- The Washington Times - Tuesday, January 3, 2006

The Department of Homeland Security has expanded eligibility for $756 million in anti-terrorism grant money to include preparation and response to natural disasters.

“Capabilities to evacuate people would obviously have relevance in a terrorism case with a certain kind of attack, but would also have relevance in a natural disaster of a certain kind,” said Homeland Security Secretary Michael Chertoff.

Mr. Chertoff said the focus will be “upon geographic regions, as opposed to political jurisdictions,” and that the change was made as a direct response to shortcomings surrounding last year’s hurricanes and a review of the terror attack on London’s underground rail system.

“To pick the obvious example, when you have a geographical area that’s below sea level, which has a certain consequence and a certain risk that emerges through a natural disaster, that may also apply to a terrorism-driven disaster, and so that would be part of the plan,” Mr. Chertoff said.

The urban grant is separate from a first-responder program that guarantees funding to every state and U.S. territory, including the Virgin Islands, American Samoa, Guam and the Northern Mariana Islands. Critics of that congressionally mandated program have questioned smaller cities’ need for such money and say the program is abused.

The 35 metropolitan areas eligible for this year’s urban grant encompass 95 cities with populations of more than 100,000 people and include the Washington area and a 10-mile boundary, as well as Baltimore; Philadelphia; Chicago; Phoenix; Denver; Miami; Atlanta; Memphis, Tenn.; Indianapolis; Baton Rouge, La.; New Orleans; Boston; Detroit; Las Vegas; and Dallas.

To be eligible for the grants, regions must show they are at risk and how they will spend the money, Mr.
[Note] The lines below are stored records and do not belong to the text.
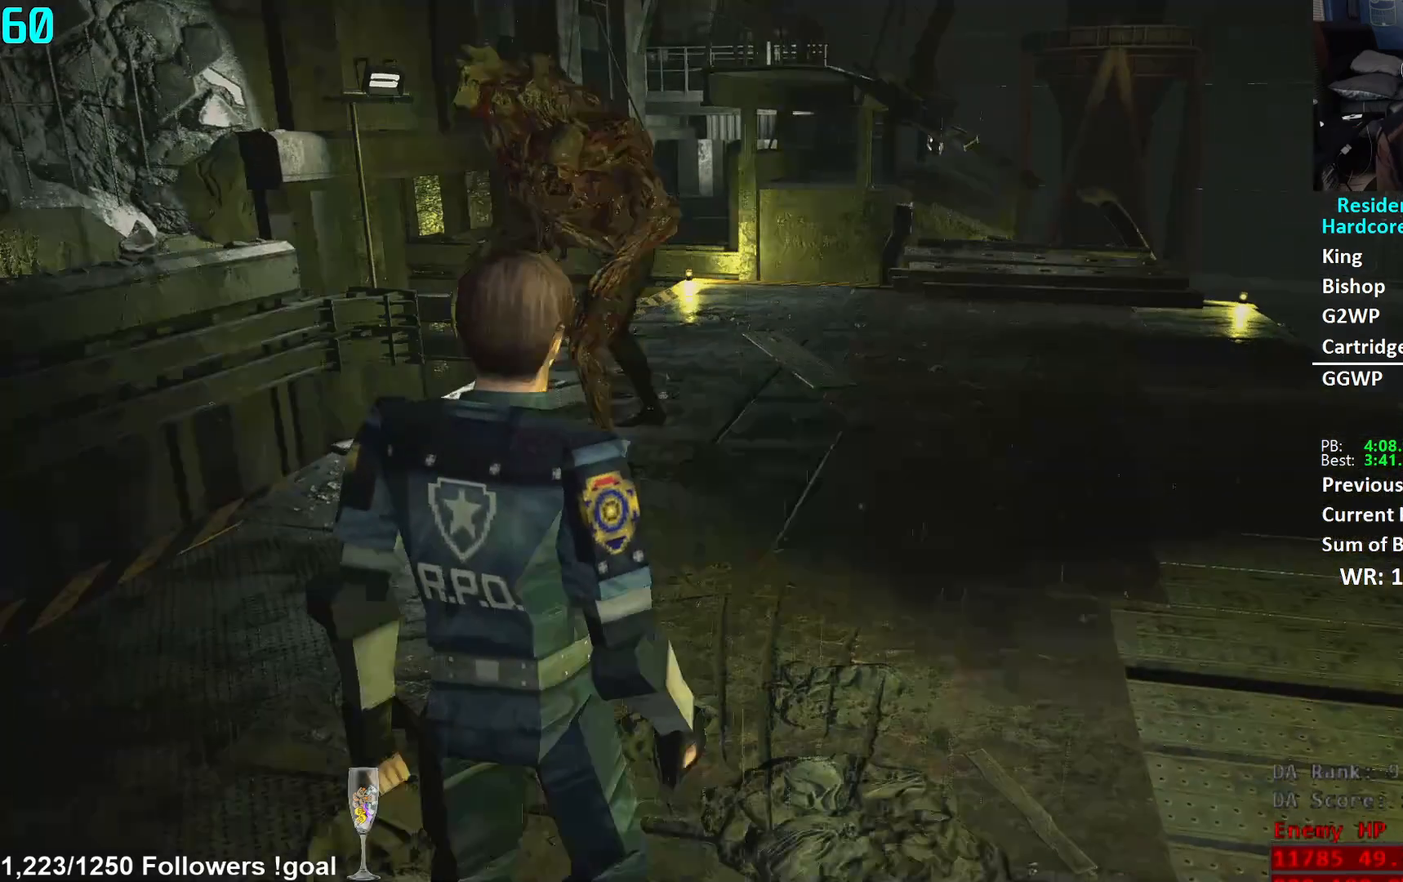
{"buttons": [], "left_stick": "center", "right_stick": "center", "events": []}
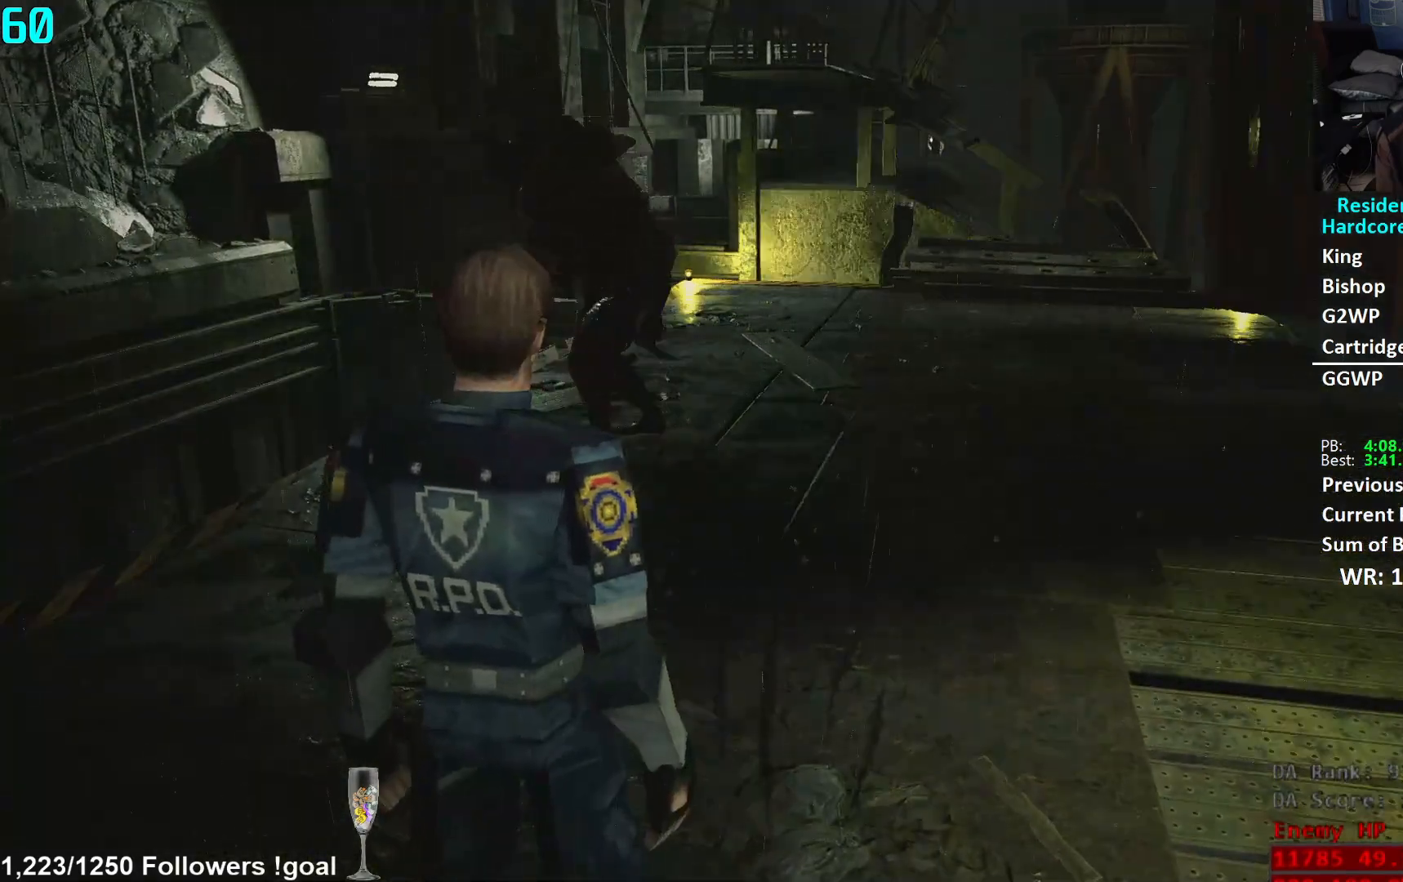
{"buttons": ["START"], "left_stick": "center", "right_stick": "center", "events": [[468, "START", "down"]]}
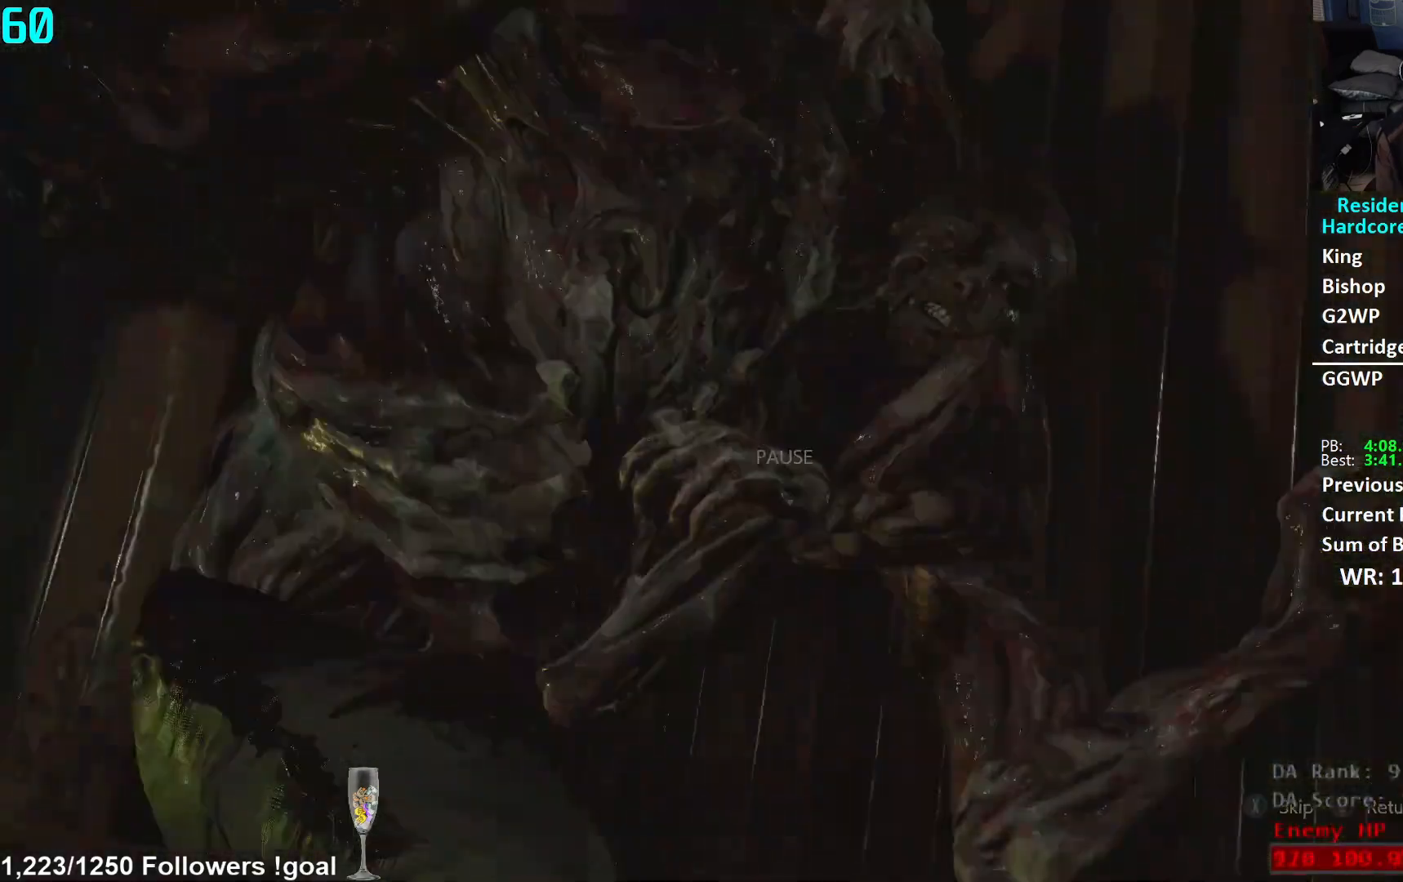
{"buttons": [], "left_stick": "center", "right_stick": "center", "events": [[33, "START", "up"], [100, "X", "down"], [133, "X", "up"]]}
Chertoff said.

Key Capitol Hill lawmakers yesterday signaled support for changing the grant qualifications. Sen. Judd Gregg, New Hampshire Republican, said the risk-based threats should include border protection.

“I believe that all funds should be distributed on a threat basis, and that the department should reorient its resources, not only in the funds they distribute, but also in setting priorities for department initiatives based on threat,” said Mr. Gregg, who chairs the Senate Appropriations subcommittee on homeland security.

The more than $3 billion first-responder program has swelled from four to 11 categories of grants. Allocations now include $400 million for law enforcement, $175 million for port security and $655 million for firefighter assistance.

Mr. Chertoff said firefighting grant funds have been used for questionable projects, such as $63,000 for a decontamination hazardous materials unit still in its crate stored in a warehouse and more than $100,000 each for custom-built mobile command centers hundreds of miles from major cities.

“If an area is not capable of coming up with an investment justification that makes sense, they’re not going to get money,” Mr. Chertoff said. “That’s going to eliminate the proverbial leather jackets or other kinds of apocryphal stories or non-apocryphal stories you read about in years past.”